# [The problem]
Show each line of the entries below in which the word "there" appears.

# [Record excerpts]
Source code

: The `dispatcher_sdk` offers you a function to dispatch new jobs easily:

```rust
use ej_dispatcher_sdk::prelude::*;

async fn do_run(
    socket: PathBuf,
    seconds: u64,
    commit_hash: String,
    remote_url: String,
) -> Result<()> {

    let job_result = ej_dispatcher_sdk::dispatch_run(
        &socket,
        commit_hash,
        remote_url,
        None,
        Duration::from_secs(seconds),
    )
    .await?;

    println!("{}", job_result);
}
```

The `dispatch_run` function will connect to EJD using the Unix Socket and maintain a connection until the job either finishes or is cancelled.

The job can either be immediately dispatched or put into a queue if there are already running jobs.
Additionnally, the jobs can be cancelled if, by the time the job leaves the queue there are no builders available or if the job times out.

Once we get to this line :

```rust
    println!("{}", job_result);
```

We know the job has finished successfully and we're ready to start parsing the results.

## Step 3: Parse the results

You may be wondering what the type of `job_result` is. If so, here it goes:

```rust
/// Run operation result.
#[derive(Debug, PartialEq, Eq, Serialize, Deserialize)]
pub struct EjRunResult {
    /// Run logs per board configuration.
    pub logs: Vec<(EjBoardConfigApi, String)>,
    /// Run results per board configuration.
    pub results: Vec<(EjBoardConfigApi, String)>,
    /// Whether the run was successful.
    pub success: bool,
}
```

# [Answer box]
The job can either be immediately dispatched or put into a queue if there are already running jobs.
Additionnally, the jobs can be cancelled if, by the time the job leaves the queue there are no builders available or if the job times out.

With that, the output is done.